En sa qualité de Chef, Services corporatifs et juridiques, il est responsable des questions d'ordre juridique de la Société, notamment de tous les litiges liés aux activités de VIA Rail. Il est également responsable des langues officielles, de l'accès à l'information et de la protection des renseignements personnels. À titre de Secrétaire corporatif du conseil d’administration, il gère tous les aspects des affaires traitées par le conseil et contribue activement à toutes les questions relatives à la gouvernance d’entreprise.
Me Desjardins-Siciliano est également responsable des Relations avec les médias et les collectivités.
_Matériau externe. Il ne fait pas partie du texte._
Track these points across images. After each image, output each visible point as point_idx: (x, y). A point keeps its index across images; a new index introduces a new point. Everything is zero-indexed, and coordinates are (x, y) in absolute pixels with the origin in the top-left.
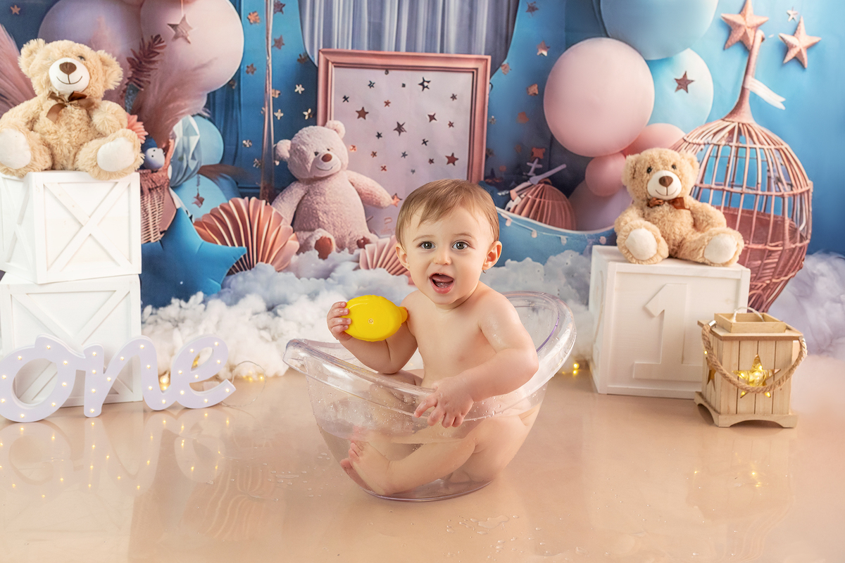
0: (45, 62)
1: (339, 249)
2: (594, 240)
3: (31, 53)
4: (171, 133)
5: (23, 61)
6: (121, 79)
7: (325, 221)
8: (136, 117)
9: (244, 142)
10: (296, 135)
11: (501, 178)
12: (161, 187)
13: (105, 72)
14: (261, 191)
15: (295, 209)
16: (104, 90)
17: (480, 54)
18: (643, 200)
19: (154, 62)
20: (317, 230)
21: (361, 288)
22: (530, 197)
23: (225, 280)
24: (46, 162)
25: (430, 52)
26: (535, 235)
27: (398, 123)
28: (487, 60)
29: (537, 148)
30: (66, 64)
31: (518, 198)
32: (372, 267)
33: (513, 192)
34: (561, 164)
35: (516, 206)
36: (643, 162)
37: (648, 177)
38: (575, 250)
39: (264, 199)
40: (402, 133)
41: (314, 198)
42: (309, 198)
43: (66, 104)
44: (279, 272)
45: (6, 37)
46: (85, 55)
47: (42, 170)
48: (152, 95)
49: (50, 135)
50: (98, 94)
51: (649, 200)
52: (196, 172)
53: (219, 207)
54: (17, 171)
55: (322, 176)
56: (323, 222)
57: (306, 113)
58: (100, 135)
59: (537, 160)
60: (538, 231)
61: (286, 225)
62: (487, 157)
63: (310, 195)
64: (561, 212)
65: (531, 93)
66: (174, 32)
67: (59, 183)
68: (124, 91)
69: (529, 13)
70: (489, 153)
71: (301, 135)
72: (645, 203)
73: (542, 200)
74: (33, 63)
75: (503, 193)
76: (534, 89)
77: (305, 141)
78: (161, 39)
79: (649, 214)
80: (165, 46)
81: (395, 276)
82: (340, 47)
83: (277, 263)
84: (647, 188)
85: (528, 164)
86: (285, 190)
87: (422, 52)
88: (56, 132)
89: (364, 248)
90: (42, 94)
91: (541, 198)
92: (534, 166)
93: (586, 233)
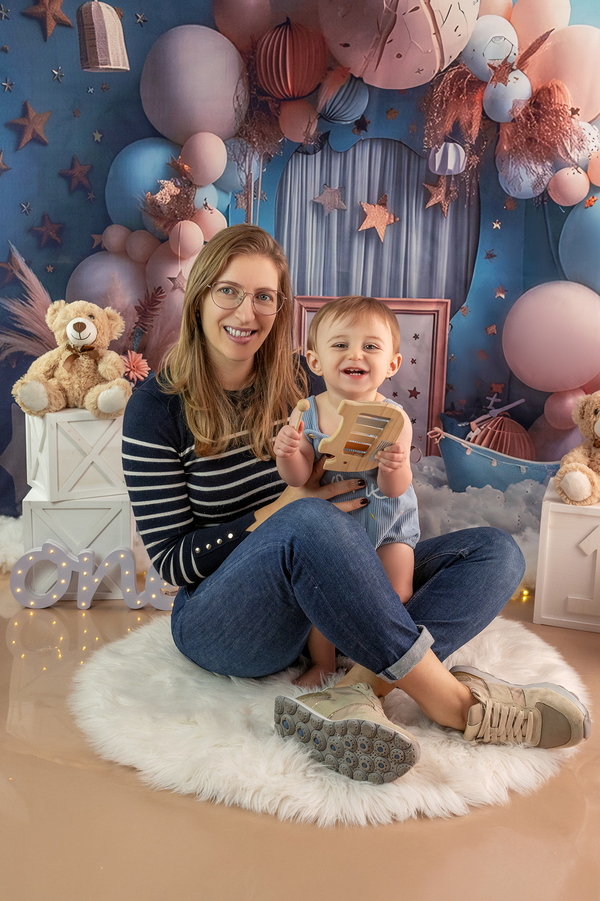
0: (63, 321)
3: (55, 311)
5: (48, 319)
6: (124, 330)
8: (141, 355)
11: (461, 411)
13: (110, 326)
16: (109, 341)
17: (441, 298)
18: (592, 440)
19: (157, 309)
22: (490, 428)
24: (60, 404)
25: (394, 297)
26: (495, 464)
28: (447, 303)
29: (496, 383)
30: (78, 323)
31: (478, 428)
33: (473, 424)
34: (519, 399)
35: (477, 436)
36: (591, 404)
37: (595, 419)
38: (534, 479)
43: (79, 354)
45: (42, 290)
46: (94, 314)
47: (56, 411)
48: (154, 337)
49: (65, 381)
50: (104, 345)
51: (596, 440)
54: (38, 412)
58: (104, 380)
59: (496, 395)
60: (497, 461)
62: (447, 391)
64: (520, 443)
65: (490, 333)
66: (173, 285)
67: (68, 422)
68: (132, 334)
69: (488, 260)
70: (449, 388)
72: (593, 442)
73: (502, 432)
74: (55, 321)
75: (464, 425)
76: (493, 329)
78: (162, 290)
79: (595, 454)
80: (165, 296)
82: (312, 295)
84: (594, 428)
85: (487, 398)
87: (386, 297)
88: (69, 378)
90: (62, 345)
91: (500, 429)
92: (493, 400)
93: (546, 464)
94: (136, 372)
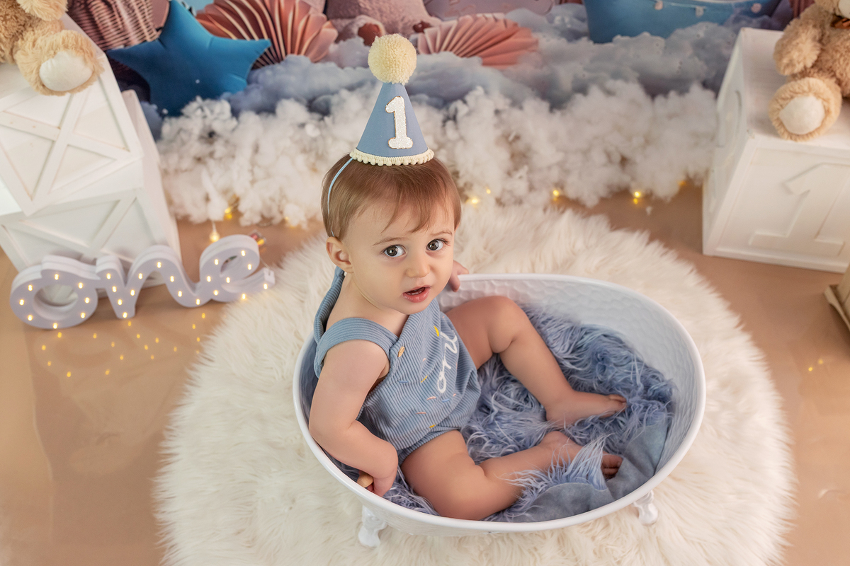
1: (389, 33)
2: (744, 9)
7: (368, 7)
20: (358, 17)
21: (423, 74)
23: (250, 75)
26: (659, 7)
32: (435, 51)
38: (713, 21)
44: (316, 62)
51: (836, 18)
56: (366, 9)
60: (665, 2)
61: (316, 13)
72: (830, 21)
79: (829, 39)
81: (465, 59)
83: (312, 54)
89: (423, 32)
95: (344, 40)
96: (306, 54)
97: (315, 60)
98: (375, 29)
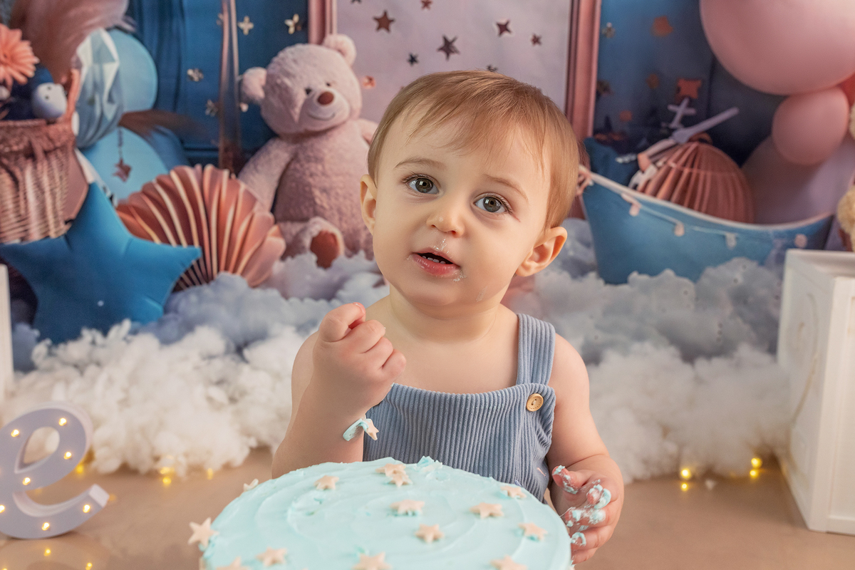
1: (349, 252)
2: (786, 241)
4: (74, 59)
7: (325, 205)
8: (17, 34)
9: (190, 72)
10: (275, 59)
11: (623, 133)
12: (63, 148)
14: (220, 155)
15: (274, 184)
20: (312, 220)
22: (673, 165)
23: (169, 300)
26: (680, 231)
27: (445, 40)
29: (688, 79)
31: (652, 166)
33: (643, 158)
34: (729, 107)
35: (648, 182)
38: (750, 257)
39: (225, 168)
40: (453, 56)
41: (306, 166)
42: (298, 166)
44: (254, 287)
52: (116, 123)
53: (154, 181)
55: (318, 128)
56: (322, 207)
57: (290, 23)
59: (685, 102)
60: (686, 224)
61: (262, 210)
62: (598, 95)
63: (298, 161)
64: (728, 192)
70: (602, 89)
71: (283, 59)
73: (695, 171)
75: (627, 159)
77: (290, 71)
83: (251, 274)
85: (671, 108)
86: (258, 153)
91: (692, 166)
92: (681, 110)
93: (771, 229)
94: (12, 67)
95: (293, 257)
96: (243, 274)
97: (255, 284)
98: (332, 240)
À ce titre, il est l'un des joueurs clés de VIA Rail lorsqu'il s'agit de promouvoir la réputation et la marque de l'entreprise et d'engager les Canadiens dans un dialogue portant sur leur service ferroviaire voyageurs national. Il croit fermement à la transparence et à l'ouverture d'esprit, et a introduit une stratégie des médias sociaux innovatrice et accrocheuse.
Son service traite avec les représentants à tous les niveaux du gouvernement. Aussi, il représente la Société auprès du Bureau du Conseil privé, de Transports Canada, du Bureau du vérificateur général, du Bureau de la sécurité des transports, de l'Office des transports du Canada et d'autres ministères.
Avocat d'expérience et cadre chevronné, Me Desjardins-Siciliano a occupé plusieurs postes dans les domaines des services juridiques, des relations gouvernementales et réglementaires, du développement commercial et d'affaires, des communications marketing et des finances, et ce, tant au sein d'entreprises privées que d'entreprises cotées en bourse évoluant dans les industries de la technologie de l'information, des télécommunications, du marketing et du divertissement. Il a également été le chef de cabinet du ministre fédéral du Travail et du ministre d'État (Transports) de 1989 à 1991.
Diplômé de l'Université de Montréal et de l'Université McGill, Me Desjardins-Siciliano est membre du Barreau du Québec et a été président de l'Association du Barreau canadien, Division Québec. Il est également diplômé de l’Institut des administrateurs de société.